その点では、学術的な記載で評価できるし、少なくとも、日本書紀が参考とした古史古伝の存在があったってことさ。」
「そのことは、理解できるわ。でも、日本には、中国から漢字が入って来るまで、文字がなかったんでしょう?
それなのに、古史古伝があるなんて、矛盾だわ。」
「古史古伝で有名なものは、奇書と呼ばれる四大古書、竹内文書や九鬼文書、宮下文書、物部文書があるし、
古伝四書と呼ばれる『ウエツフミ』(大友文書)、『ホツマツタヱ』、『ミカサフミ』、『カタカムナ』もある。
これらの古史古伝は、漢字やカナに翻訳されて伝えられているから、それ故、後世の創作で偽書とされているんだけど、神代文字として、解読されないままの文字も存在しているよ。」
「つまり、漢字伝来以前にも、文字があったってことね。」
「いつ頃から、文字と言えるものが、あったのかは定かじゃないけど、大和朝廷成立以前の日本列島は、地域ごとに小国が点在していて、言葉も文字も異なる国が、各々に歴史を作っていたのだと思うよ。」
「そんなことがあるのかしら? 他所の国と接触ぜずに、何百年も過ごすなんて。」
「祐子はさぁ、西葛西から歩いて、横浜まで行ける?」
「ばかにしないでよぅ、一日いっぱい歩けば行けるわよっ。」
「じゃあ、静岡までは?」
「えっ、歩いて行くの?」
「太古の昔は、道なんかなくて、今の何倍も鬱蒼とした山の中を、歩くことになったろうね。
神武東征の時に、天照大神の使いの八咫烏さんが、道案内をしたという話があるけど、どう案内したと思う?」
「えっ、目的地までの山間の道順案内でしょ、違うの?」
「祐子みたいな都会人には、想像もつかないと思うけど、人間は3日も水無して進めは、帰路で倍の日数もかかるし、死ぬよ。ましてや、水筒のたぐいを持っていたとしても、片道10日が精々だね。
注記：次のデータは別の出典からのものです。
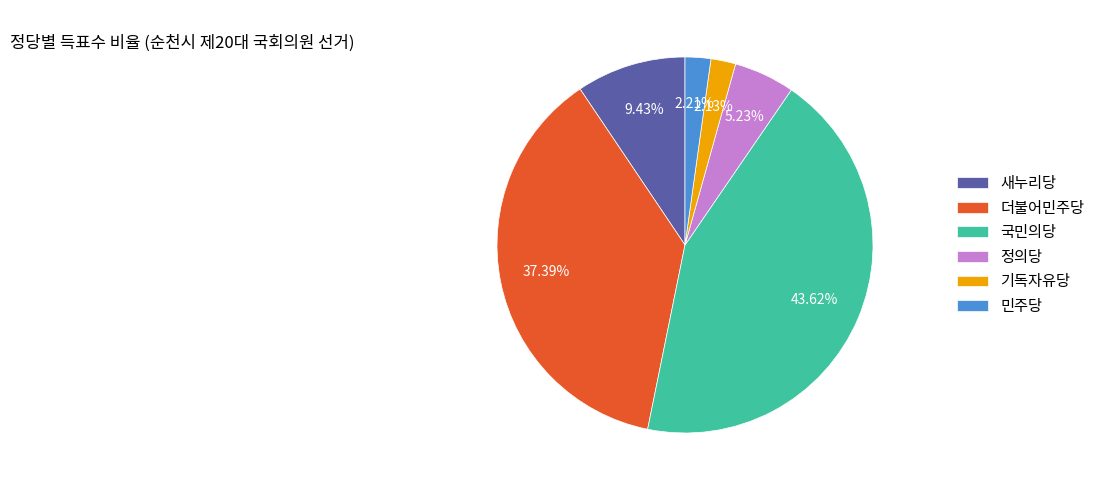

To the nearest percent, what percentage of the pie is 더불어민주당?

37%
だからね、八咫烏さんの道案内はね、途中にある川や池なんかの水場に案内したと思うよ。そうして、大和まで辿り着くことができたんだと思うよ。」
「ふ〜ん。なんか、そう聞くと説得力があるわね。」
「八咫烏さんを天照大神が遣わしたというのは、こじつけだね。単に、地元の部族を味方につけて、道案内をしてもらっただけだよ。」
「そうね。そう考えるのが現実的ね。」
「太古の昔のことだから、今の歴史解釈では、単に縄文時代と、一括にしているけれど、縄文時代は1万年もあったんだぜ。
大和時代から現代まで、2,000年なのと比べると、いくら原始時代と言えども、文明の発達がなかったとは言えないと思わないか。」
「そうね。でも遺跡なんかからは、そんな形跡が発見されていないわよ。」
「もし今、核戦争が起きて、この世界が滅んだとしよう。人類はごく少数生き残ったとして、その技術や知識は、資材もなく専門知識もなければ、数代で失われてしまうんじゃないかな。
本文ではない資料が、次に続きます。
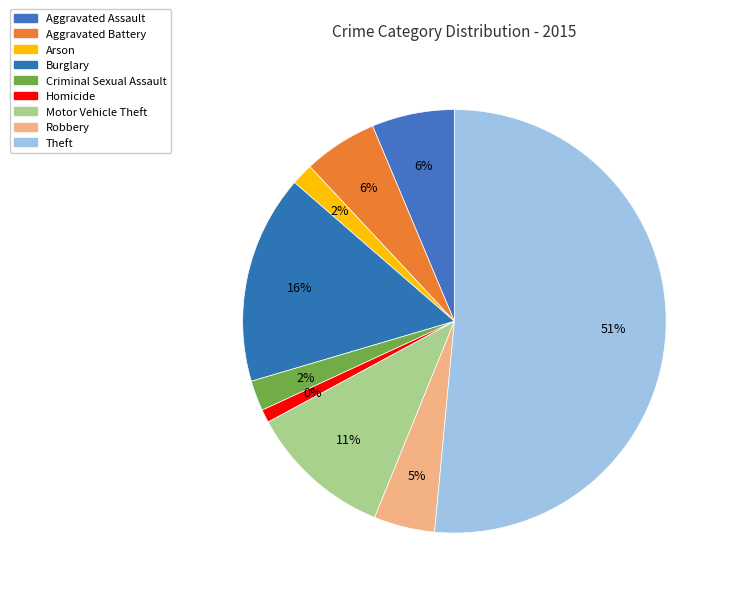

The Aggravated Assault slice represents 1% of the pie. True or false?

False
その間、500年。いや、1,000年もあれば、跡形もなく消え去るだろうね。」
「えっ、でも古代に核戦争があったとしたら、放射能の影響で、もっと人類発展が阻害されるのじゃない?」
「さあね。放射能の世界で生き残った人類は、放射能に対する耐性を免疫として、持っているかもね。
でも、そこじゃないよ。1万年の歳月がどれだけ、文明が生まれ滅んだか、わからないと言っているんだよ。」
「わかったわ。つまり晴明の言いたいことは、縄文時代の1万年の間に、文明があった可能性があるし、文字や王国があった可能性もあるということね。」
「そうだよ。赤ん坊から、いきなり大人になる訳はないから、神武天皇の前の時代にも、それなりの王国があって不思議じゃないってことさ。」